A task force comprising of parliamentarians, members of civil society and government officers has met on Wednesday to review the pending legislation on children rights and recommend steps to protect for their protection.

The first meeting of the Task Force on Child Labour was organised by the National Commission for Children, established by the federal ombudsman.

The prime objective of the meeting was to discuss the priority issue of child labour.

The participants discussed various ways to push pending legislation on children rights through the Senate and the National Assembly.

They emphasised the need for policy and legal reforms for the protection of children especially those who were working as domestic labourers or were employed at hazardous workplaces.

They called for joint efforts for taking practical steps to improve conditions of vulnerable children and ensure their schooling.

National Commissioner for Children Ejaz Qureshi highlighted the commission’s efforts in cooperation with other state and non-governmental organisations, and civil society.

Federal Ombudsman Secretariat focal person Viquar un Nisar Hashmi gave a comprehensive briefing on the legal framework and outlined different steps that needed to be taken to ensure the safety of the children.

She underlined the need for devising a support mechanism for the children and their families who needed to be lifted out of poverty.

While taking part in the discussion, PPP Senator Farhatullah Babar said that 26 cases of child abuse were reported in the first three weeks of January 2017.

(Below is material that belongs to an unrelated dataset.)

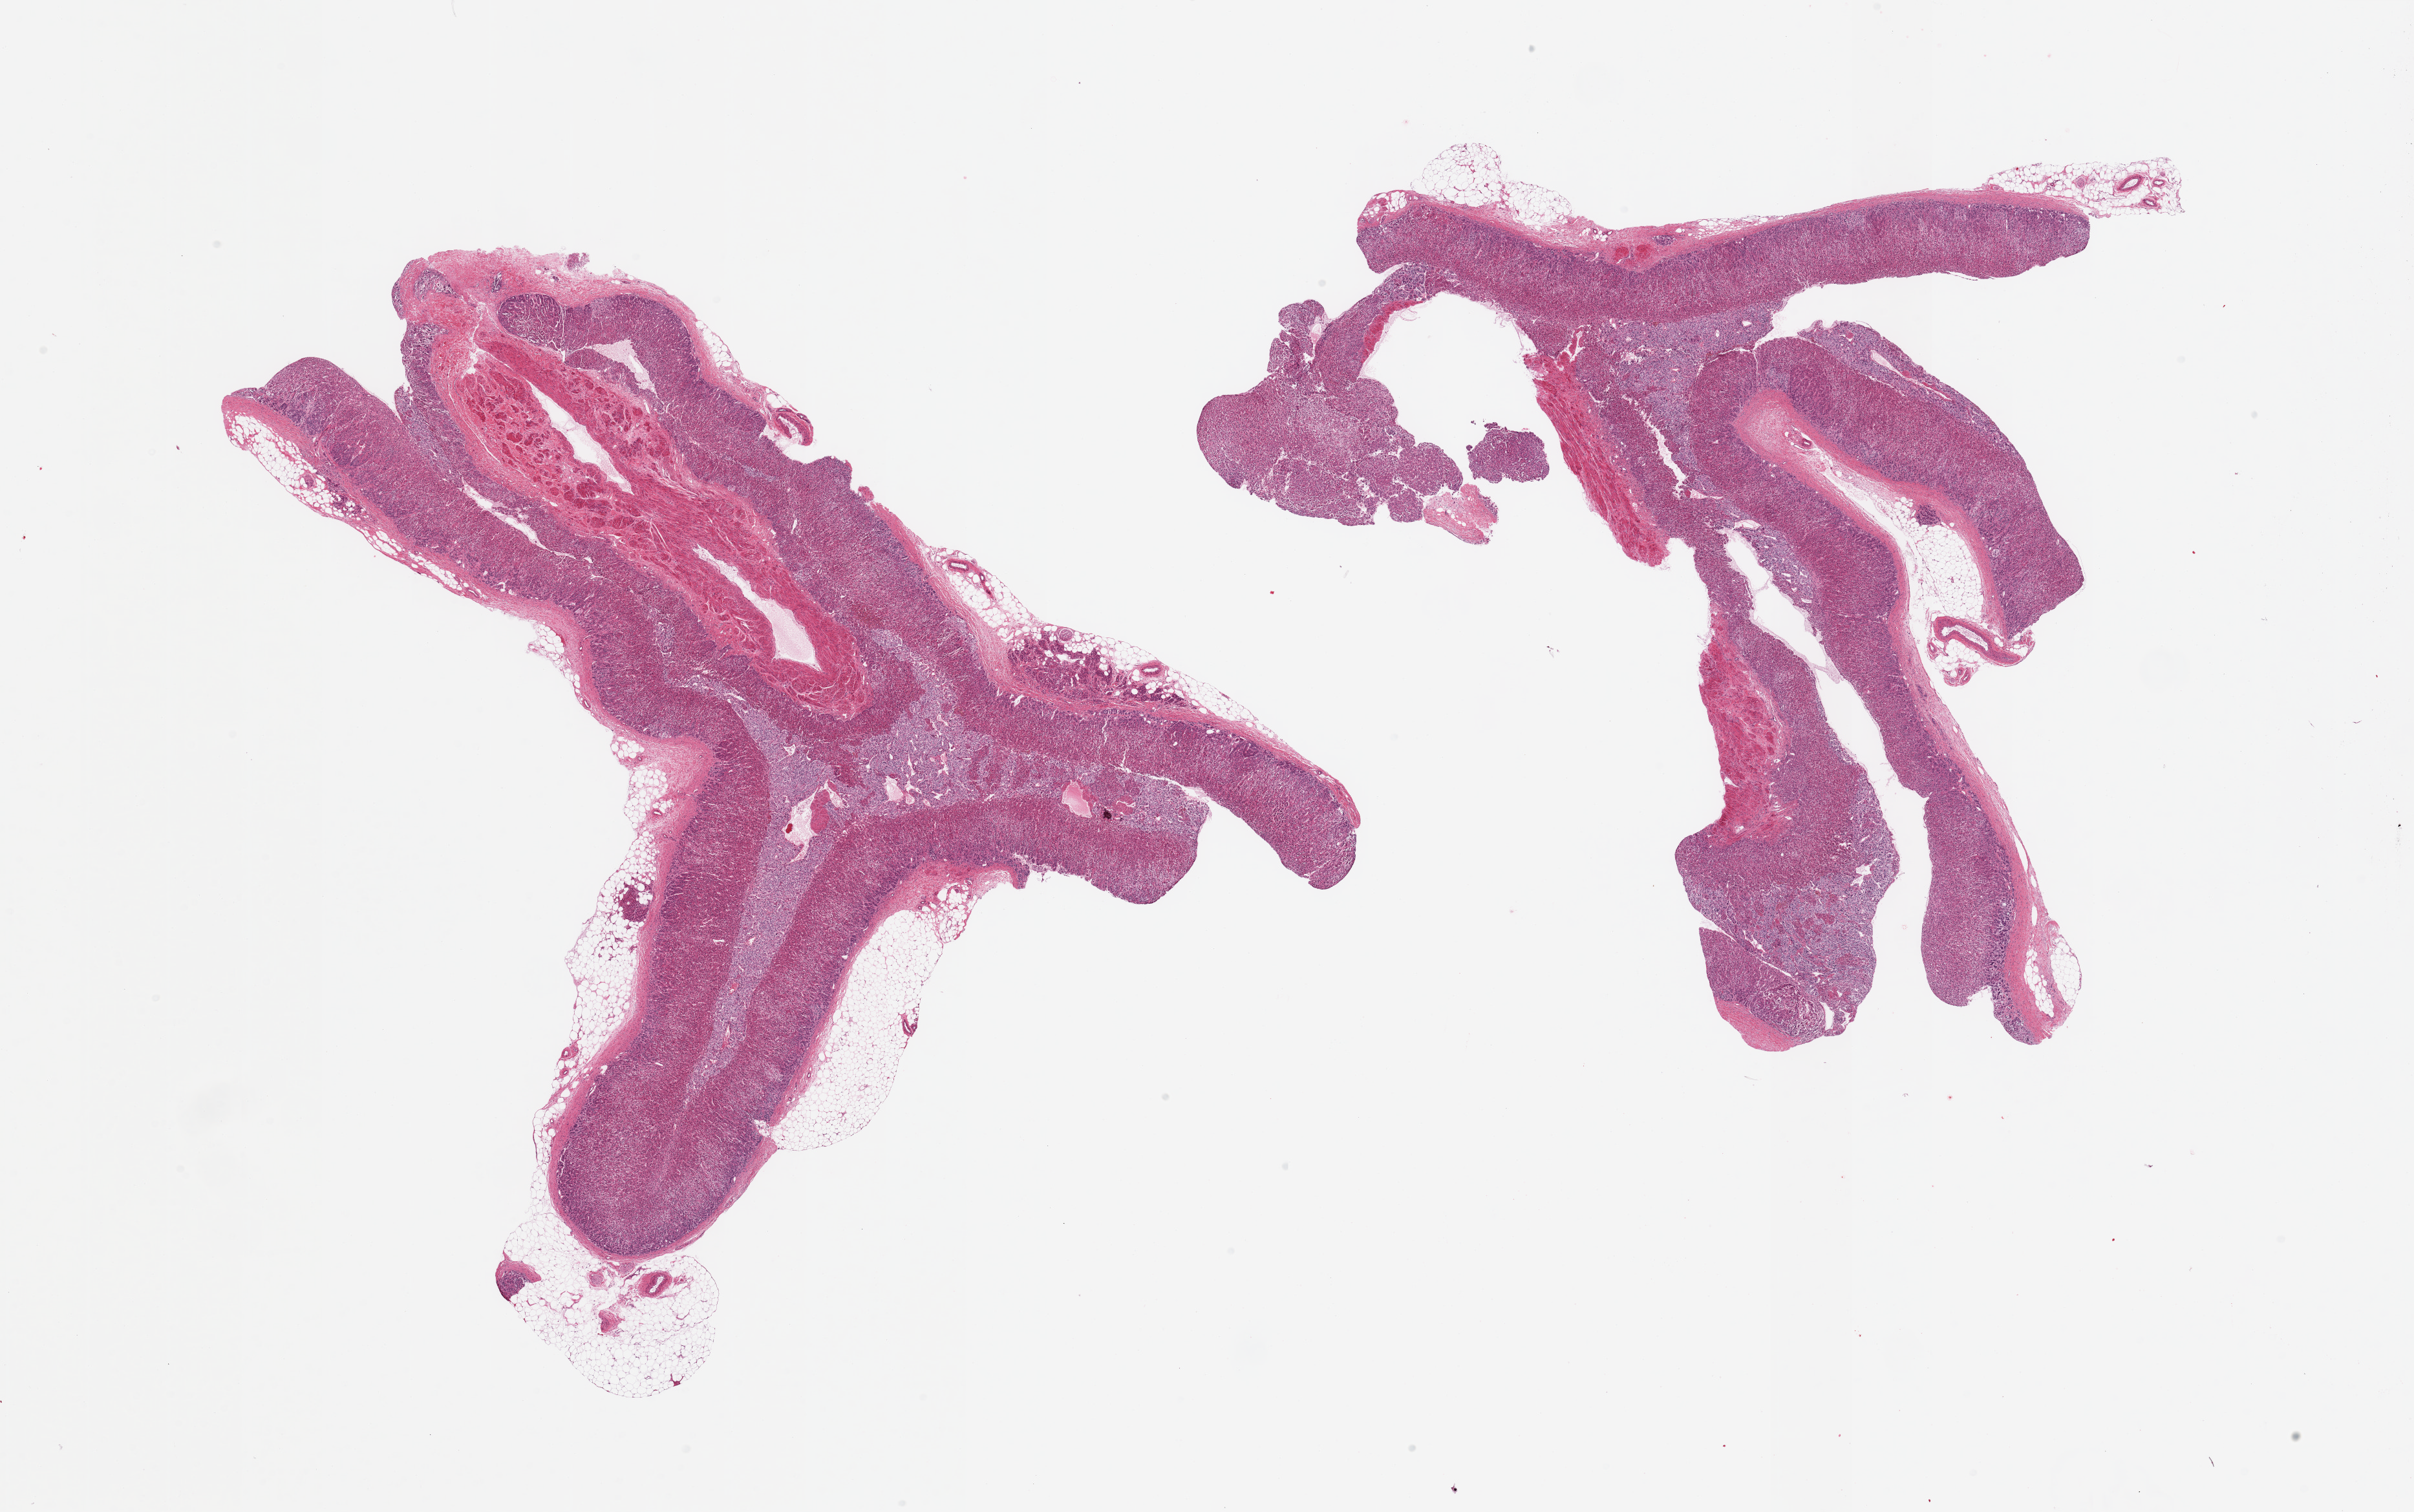
H&E whole-slide image, brightfield — a low-resolution overview of the entire scanned area, about 29.5 x 18.5 mm (from a 20x scan); PAXgene-fixed, paraffin-embedded tissue; section of adrenal gland (target tissue); tissue donor sample. Donor sex: male.
Pathologist's review note for this sample: 2 pieces; cortex and medulla and prominent vein; ~1mm rim of fat.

He said children were tortured, raped and murdered by the criminals and a proper framework is required to minimise such acts.

The participants were of the view that enough laws were present to protect rights of children but there was no implementation in this context.

They recommended that two pending bills on child labour needed to be merged to deal with the issues of child labour, initially at federal level to cover Islamabad Capital Territory and Federally Administered Tribal Areas (FATA); and later the provinces, Gilgit-Baltistan and Azad Jammu and Kashmir regions will be taken on board for legislation on similar lines.

The participants also deliberated on steps to improve conditions of the transgender community.

A representative officer of Islamabad police said amendments were needed in laws to effectively stop child begging and use of children as labourers in houses.